A escolha entre um ou outro método é fundamentada na existência de doença cardiopulmonar subjacente. Na sua ausência, a ecocardiografia é o método de eleição, assumindo a SHP como causa de hipoxemia17. Na presença de doença cardiopulmonar concomitante, a cintigrafia permitirá determinar quantitativamente o contributo da vasodilatação na perturbação de oxigenação17.

Dois padrões angiográficos foram descritos por Krowka: tipo I difuso e tipo 2 focal, tendo, estes últimos, indicação para embolização. A radiografia do tórax e a TAC de alta resolução podem mostrar, respectivamente, opacidades micronodulares ou reticulonodulares com predomínio basal com ectasia das artérias pulmonares centrais e dilatação dos vasos pulmonares periféricos basais18. A SHP tem um carácter progressivo, podendo ocorrer mesmo face a estabilidade da doença hepática, constituindo um factor independente de mau prognóstico.
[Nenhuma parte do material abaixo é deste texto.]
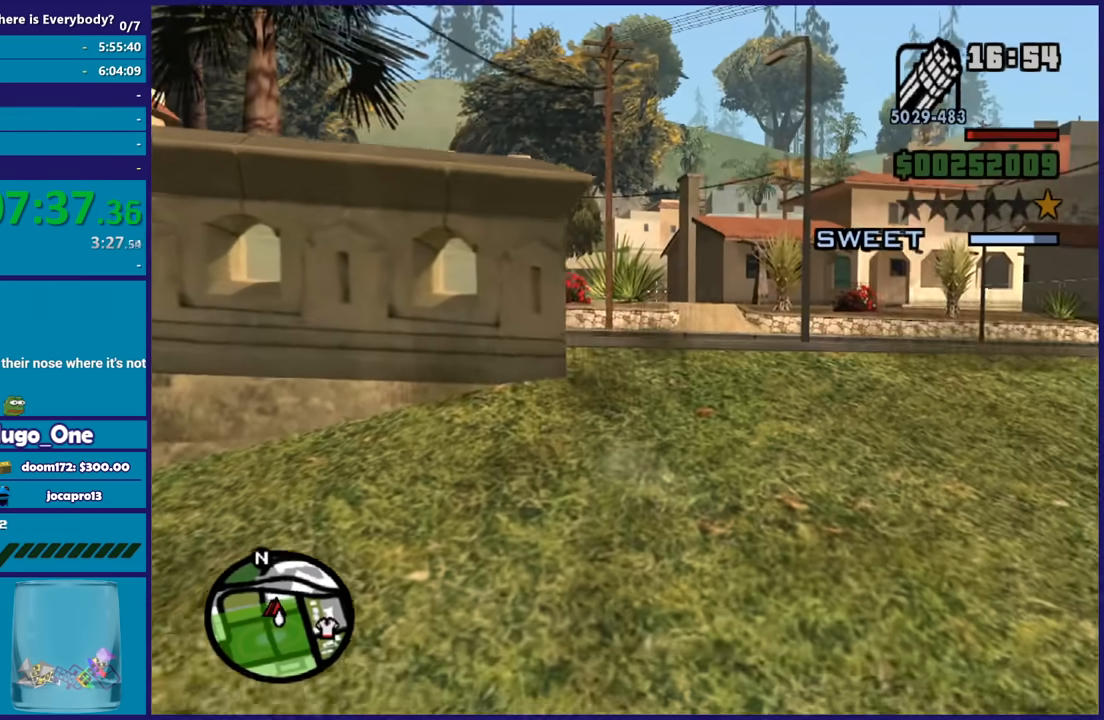
{"buttons": ["L2", "R2"], "left_stick": "down-left", "right_stick": "left", "button_events": [[100, "R2", "down"]]}
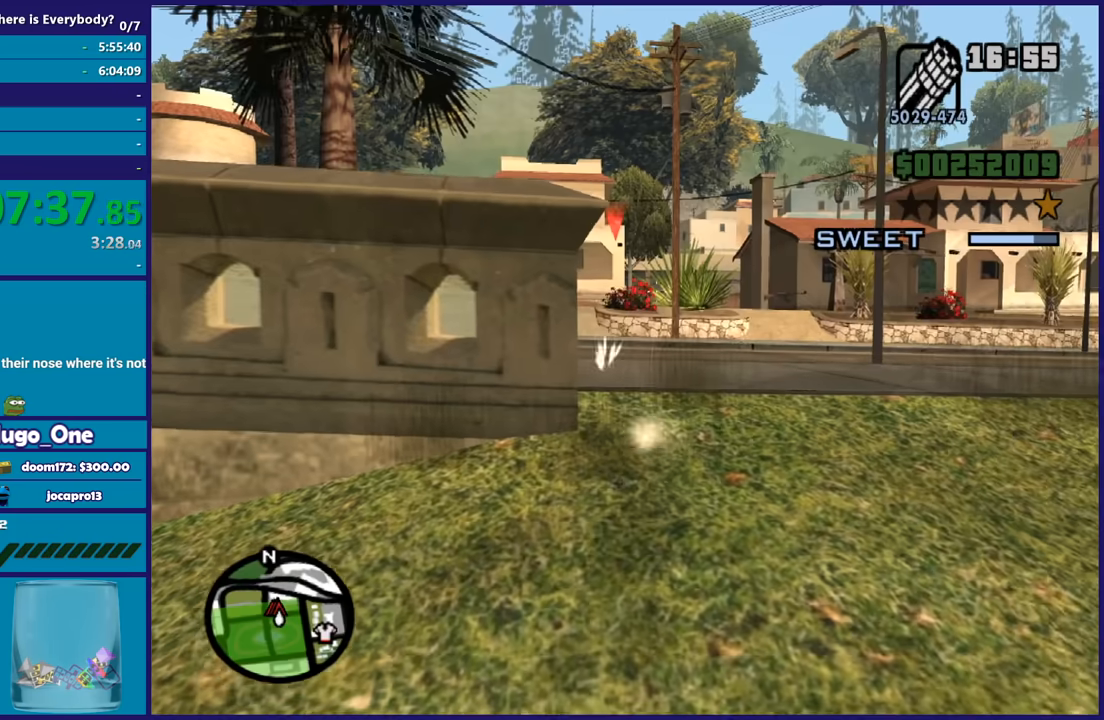
{"buttons": ["L2", "R2"], "left_stick": "center", "right_stick": "up-left", "button_events": []}
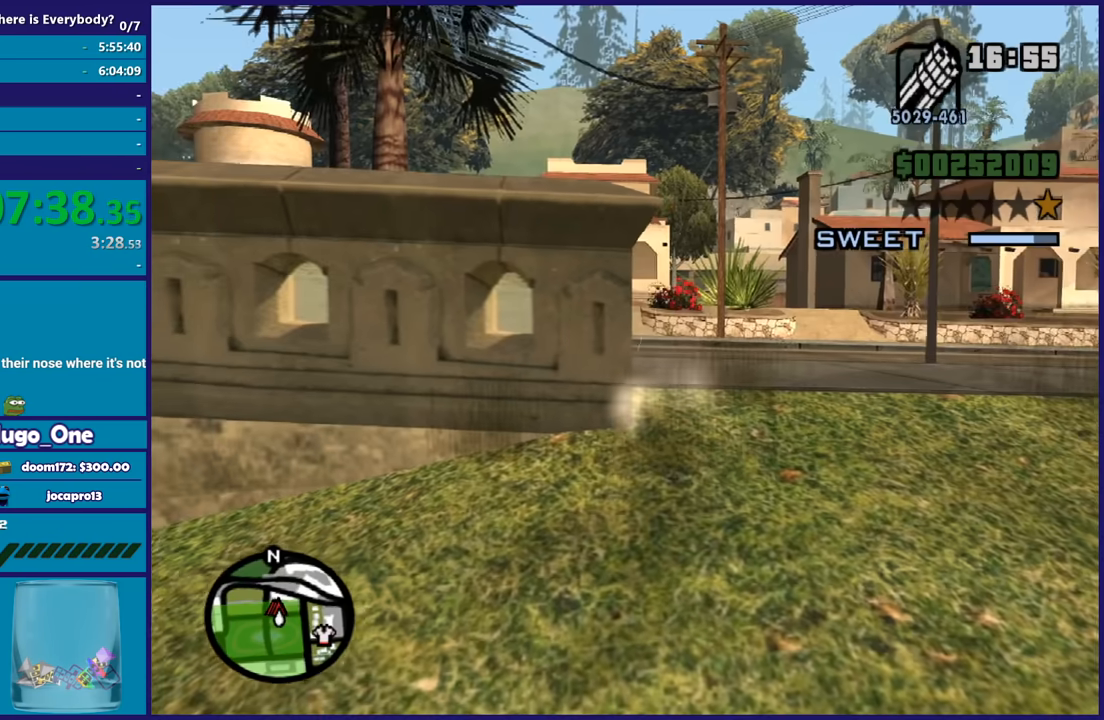
{"buttons": ["L2"], "left_stick": "center", "right_stick": "up-left", "button_events": [[133, "R2", "up"]]}
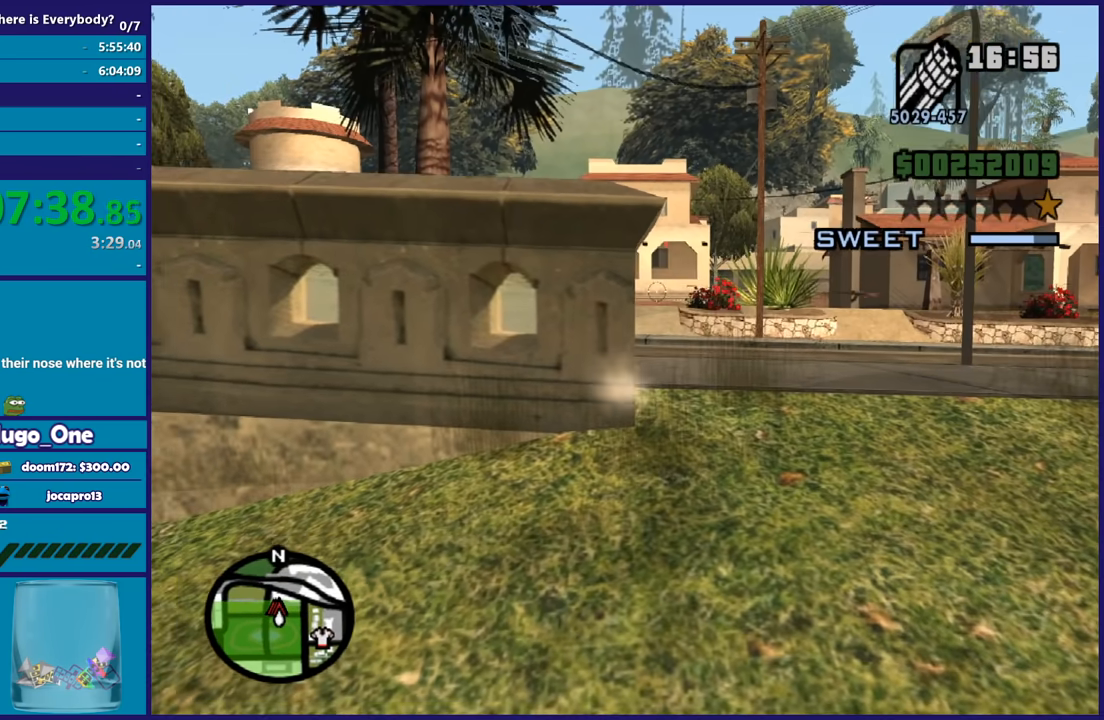
{"buttons": ["L2", "R2"], "left_stick": "left", "right_stick": "center", "button_events": [[501, "R2", "down"]]}
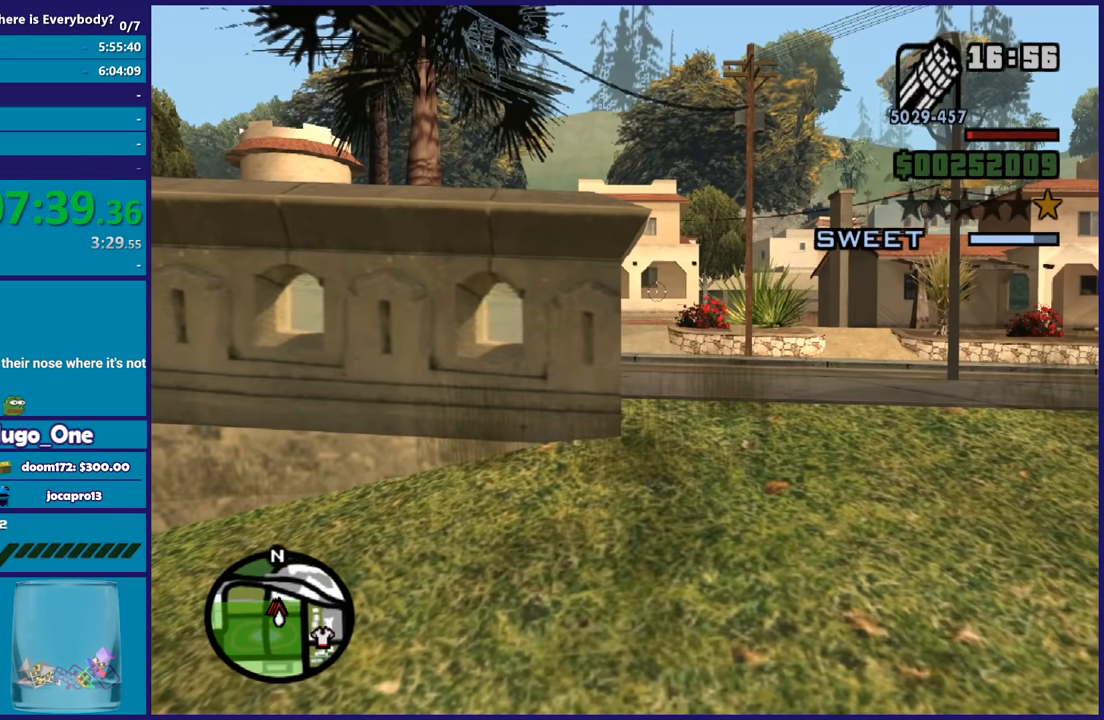
{"buttons": ["L2", "R2"], "left_stick": "center", "right_stick": "up-right", "button_events": []}
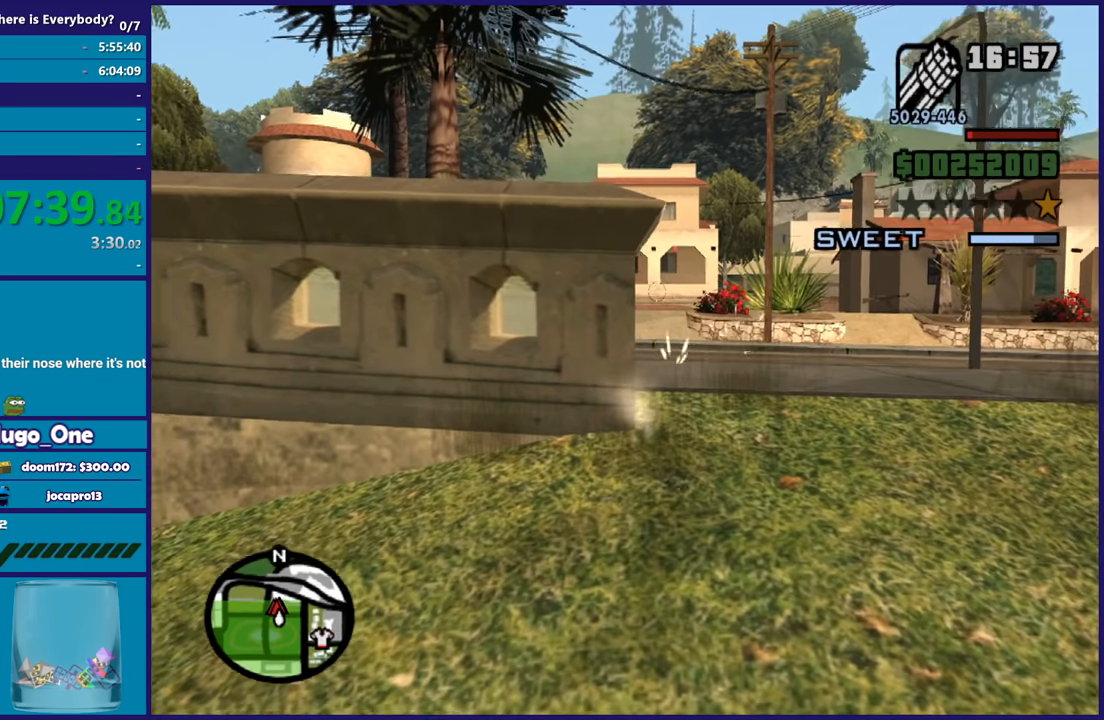
{"buttons": ["L2", "R2"], "left_stick": "center", "right_stick": "center", "button_events": []}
A sua presença traduz -se por significativa morbilidade, aumento da mortalidade e marcada redução da sobrevida média (10,6 meses em doentes com SHP versus40,8 meses em doentes sem SHP), o que atesta a importância da sua identificação19-22. Estes doentes devem ser submetidos a avaliação adicional de acordo com o modelo de doença cirrótica terminal (MELD), com o objectivo de determinar o grau de prioridade nas listas de espera para transplante hepático23,24. O tratamento da SHP inclui oxigenioterapia geralmente com carácter paliativo em doentes com PaO2 <60 mmHg ou com dessaturação induzida pelo exercício. Várias medidas farmacológicas têm sido testadas, mas até hoje nenhum estudo realizado mostrou benefícios. Hoje em dia a SHP é considerada indicação para transplante hepático23,25 , o que sublinha a importância do seu diagnóstico. A resolução completa da SHP tem sido observada em >80% dos doentes após transplante26. A normalização dos valores de O2 arterial pode demorar entre 2 semanas até 14 meses27. A mortalidade pós-operatória é  proporcional ao grau de gravidade da SHP, sendo que uma PaO2<50 mmHg e uma fracção de shunt>20% representam os factores preditivos mais importante de mortalidade pós- operatória21.